From the records below, work out how many lines contain "arrow". Reply with that number alone.

──────── EXCERPTED DATA ────────

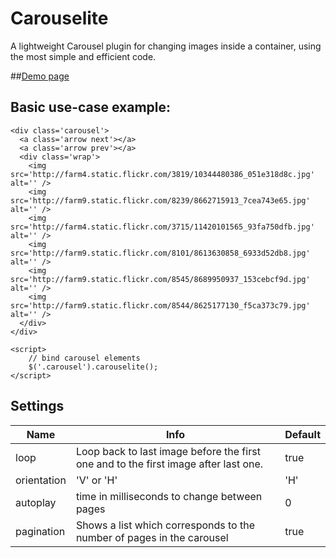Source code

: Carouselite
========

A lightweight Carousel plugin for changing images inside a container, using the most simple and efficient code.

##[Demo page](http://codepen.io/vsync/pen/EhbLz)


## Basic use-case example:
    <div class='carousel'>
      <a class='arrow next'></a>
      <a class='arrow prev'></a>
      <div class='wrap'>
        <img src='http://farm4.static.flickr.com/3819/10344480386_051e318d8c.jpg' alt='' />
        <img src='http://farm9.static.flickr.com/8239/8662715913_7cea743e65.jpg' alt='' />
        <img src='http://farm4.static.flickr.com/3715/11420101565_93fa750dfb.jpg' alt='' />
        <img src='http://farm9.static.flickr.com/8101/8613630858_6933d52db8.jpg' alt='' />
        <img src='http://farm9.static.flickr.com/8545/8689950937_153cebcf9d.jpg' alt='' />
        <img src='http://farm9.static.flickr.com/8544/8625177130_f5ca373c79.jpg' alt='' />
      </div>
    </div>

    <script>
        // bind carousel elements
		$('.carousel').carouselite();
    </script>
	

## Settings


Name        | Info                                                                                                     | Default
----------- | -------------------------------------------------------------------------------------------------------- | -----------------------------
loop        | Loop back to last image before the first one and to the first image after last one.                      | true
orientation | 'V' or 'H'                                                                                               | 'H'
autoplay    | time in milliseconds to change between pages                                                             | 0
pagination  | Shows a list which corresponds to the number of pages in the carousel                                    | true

────────

▶ ANSWER TO THIS TASK:
2